We also got in touch with Anas Abu Srour, the director of the Youth Center in Aida Camp, to send our MPs a message ahead of the debate. Here is the moving testimony that Anas sent:
This is a message from a third generation refugee, who was born in a refugee camp in the West Bank and grew up in the shadow of the separation wall in the most teargassed community in the world, and who has always dreamed to live in freedom and dignity. I have been shot twice, once by live ammunition in my abdominal area and once by a rubber bullet in my leg. I have been detained by the Israeli occupation forces for being a political activist at my university. I have been enduring discrimination and humiliation every time I pass by an Israeli checkpoint, or when they raid the camp or my house.
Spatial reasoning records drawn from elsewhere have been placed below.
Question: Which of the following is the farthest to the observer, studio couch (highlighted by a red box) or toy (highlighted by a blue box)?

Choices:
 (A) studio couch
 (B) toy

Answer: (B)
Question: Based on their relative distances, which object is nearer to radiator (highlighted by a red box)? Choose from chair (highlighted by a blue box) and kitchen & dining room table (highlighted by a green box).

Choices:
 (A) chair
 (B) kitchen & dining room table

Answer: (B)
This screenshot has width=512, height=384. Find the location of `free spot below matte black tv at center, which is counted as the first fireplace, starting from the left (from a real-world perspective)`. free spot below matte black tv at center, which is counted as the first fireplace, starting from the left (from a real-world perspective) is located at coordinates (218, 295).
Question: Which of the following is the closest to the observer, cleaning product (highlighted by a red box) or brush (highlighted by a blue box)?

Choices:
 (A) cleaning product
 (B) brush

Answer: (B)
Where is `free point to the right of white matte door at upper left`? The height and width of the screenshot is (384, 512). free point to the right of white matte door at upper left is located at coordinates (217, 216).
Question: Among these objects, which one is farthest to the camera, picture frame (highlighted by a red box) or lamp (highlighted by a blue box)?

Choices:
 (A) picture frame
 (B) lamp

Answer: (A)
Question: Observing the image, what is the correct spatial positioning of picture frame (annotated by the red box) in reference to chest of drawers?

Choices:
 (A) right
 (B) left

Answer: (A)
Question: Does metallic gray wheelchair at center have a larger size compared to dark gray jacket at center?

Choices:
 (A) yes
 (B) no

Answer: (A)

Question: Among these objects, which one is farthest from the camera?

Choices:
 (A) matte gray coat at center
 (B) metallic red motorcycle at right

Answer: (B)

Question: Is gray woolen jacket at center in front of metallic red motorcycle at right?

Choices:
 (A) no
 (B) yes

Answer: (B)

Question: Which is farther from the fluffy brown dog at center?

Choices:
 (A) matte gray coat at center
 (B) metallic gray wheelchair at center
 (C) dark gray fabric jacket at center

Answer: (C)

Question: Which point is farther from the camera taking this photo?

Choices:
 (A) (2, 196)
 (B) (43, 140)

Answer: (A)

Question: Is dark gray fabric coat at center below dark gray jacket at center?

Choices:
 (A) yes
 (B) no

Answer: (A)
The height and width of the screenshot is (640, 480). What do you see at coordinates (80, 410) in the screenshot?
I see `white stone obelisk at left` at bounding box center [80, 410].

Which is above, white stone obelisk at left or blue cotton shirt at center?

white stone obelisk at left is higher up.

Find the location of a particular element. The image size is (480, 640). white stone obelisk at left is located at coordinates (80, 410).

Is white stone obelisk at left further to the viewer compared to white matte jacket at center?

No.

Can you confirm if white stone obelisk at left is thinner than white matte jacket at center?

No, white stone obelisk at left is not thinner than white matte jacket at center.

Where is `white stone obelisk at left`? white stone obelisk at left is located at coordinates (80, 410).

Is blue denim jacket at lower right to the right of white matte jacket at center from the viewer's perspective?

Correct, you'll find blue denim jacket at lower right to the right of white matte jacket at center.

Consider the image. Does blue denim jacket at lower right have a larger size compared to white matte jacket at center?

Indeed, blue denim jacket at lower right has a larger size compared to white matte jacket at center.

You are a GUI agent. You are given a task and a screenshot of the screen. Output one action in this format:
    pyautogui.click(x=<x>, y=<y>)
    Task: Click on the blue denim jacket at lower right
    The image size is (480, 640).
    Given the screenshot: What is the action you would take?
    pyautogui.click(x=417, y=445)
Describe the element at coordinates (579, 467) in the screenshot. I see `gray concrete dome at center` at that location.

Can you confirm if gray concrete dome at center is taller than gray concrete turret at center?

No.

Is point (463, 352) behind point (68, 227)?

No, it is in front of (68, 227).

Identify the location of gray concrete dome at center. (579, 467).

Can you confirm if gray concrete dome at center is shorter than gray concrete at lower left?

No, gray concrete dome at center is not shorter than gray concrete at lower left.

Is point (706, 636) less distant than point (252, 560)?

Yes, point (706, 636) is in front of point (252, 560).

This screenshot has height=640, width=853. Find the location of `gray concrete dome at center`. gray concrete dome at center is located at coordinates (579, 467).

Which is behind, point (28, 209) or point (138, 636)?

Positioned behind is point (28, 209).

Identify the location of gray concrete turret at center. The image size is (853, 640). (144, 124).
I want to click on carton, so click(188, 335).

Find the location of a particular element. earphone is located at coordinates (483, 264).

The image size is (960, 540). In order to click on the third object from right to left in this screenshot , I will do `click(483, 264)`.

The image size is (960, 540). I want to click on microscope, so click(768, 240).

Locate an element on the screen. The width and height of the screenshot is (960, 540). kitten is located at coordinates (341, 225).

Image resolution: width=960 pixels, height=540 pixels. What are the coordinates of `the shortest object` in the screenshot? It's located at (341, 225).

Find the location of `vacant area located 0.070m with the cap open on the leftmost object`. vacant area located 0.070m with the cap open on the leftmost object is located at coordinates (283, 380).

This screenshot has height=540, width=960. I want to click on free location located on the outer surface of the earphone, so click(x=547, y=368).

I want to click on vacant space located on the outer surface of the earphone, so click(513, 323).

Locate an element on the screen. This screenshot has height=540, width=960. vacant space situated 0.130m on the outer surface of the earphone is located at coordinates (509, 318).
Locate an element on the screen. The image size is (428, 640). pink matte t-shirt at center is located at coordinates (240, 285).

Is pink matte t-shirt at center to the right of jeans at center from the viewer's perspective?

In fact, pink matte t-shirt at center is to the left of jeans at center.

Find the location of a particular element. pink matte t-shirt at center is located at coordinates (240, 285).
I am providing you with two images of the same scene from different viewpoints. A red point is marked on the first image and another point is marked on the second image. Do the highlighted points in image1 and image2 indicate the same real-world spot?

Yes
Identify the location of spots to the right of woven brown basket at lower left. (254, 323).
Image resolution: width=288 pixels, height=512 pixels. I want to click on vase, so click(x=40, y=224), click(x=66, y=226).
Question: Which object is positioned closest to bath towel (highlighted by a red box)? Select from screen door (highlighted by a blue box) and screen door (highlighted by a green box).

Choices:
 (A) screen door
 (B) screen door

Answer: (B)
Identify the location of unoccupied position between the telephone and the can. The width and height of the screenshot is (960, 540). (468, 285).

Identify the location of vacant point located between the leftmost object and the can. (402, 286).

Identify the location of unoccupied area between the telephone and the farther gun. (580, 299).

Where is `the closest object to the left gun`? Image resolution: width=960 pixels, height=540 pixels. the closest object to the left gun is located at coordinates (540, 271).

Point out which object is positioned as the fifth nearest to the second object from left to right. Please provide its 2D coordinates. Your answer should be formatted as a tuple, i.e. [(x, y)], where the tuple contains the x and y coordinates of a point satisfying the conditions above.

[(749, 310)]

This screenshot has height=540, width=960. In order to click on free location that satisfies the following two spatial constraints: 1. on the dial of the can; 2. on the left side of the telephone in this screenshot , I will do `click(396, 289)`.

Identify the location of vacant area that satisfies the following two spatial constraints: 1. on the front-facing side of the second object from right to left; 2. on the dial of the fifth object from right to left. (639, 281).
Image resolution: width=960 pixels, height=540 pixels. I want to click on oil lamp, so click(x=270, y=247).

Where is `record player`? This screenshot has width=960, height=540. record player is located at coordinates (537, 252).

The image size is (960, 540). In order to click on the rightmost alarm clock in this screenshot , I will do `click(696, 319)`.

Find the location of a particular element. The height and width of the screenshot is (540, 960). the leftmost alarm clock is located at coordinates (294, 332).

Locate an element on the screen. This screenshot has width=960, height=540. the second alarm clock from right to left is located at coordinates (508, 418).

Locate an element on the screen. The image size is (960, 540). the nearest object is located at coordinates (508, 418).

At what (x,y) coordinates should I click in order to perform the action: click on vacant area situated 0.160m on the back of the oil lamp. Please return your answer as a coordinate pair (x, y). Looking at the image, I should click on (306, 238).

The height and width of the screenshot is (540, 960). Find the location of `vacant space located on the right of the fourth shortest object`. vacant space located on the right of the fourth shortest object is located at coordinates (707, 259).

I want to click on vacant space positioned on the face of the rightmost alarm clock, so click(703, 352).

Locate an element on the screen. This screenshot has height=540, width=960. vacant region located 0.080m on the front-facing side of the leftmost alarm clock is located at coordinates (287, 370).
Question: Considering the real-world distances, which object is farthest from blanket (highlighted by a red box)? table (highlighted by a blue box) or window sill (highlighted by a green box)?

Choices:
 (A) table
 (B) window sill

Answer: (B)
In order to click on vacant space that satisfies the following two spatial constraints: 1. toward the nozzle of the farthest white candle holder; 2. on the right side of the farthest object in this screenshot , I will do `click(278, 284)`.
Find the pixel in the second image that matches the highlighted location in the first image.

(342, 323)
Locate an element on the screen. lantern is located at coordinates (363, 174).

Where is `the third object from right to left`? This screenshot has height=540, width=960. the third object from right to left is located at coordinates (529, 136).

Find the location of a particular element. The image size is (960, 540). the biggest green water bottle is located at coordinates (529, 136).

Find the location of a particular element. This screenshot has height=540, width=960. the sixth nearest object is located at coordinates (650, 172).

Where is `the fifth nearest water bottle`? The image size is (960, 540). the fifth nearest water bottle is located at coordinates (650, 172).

I am living in a refugee camp with more than 5,000 people living in an a very small area edged between the separation wall, seven watch towers, and an Israeli military camp. I live less than 0.5 kilometer from an Israeli settlement built on lands occupied since 1967, all of the settlers are immigrants from different European countries. When I studied history, I learned that Britain is one of the main actors that caused the misery we live in today, and is in fact still playing a major role in the continuation of our misery. Last night, after my friend asked me to write something to deliver it to one of the members of the British Parliament, I dreamt that I was London riding the bus to a university where I was doing a master’s degree with a grant from the British government, after they had recognized their mistakes in Palestine, such as the Balfour Declaration and their wrongdoings over the course of the British mandate in Palestine. I hope that one day, I can walk the streets of London and see the Palestinian flag next to a British flag, after Britain has recognized Palestine as a state and finally has given freedom and dignity to the Palestinian people – the indigenous population of what is now Israel. Public opinion worldwide is changing, as people are starting to understand that the Palestinians live under an apartheid system. I hope that you can see this too, and understand that you can play a big role in giving Palestinians a life of dignity and freedom. I hope that I can live the reality of the dream I had last night.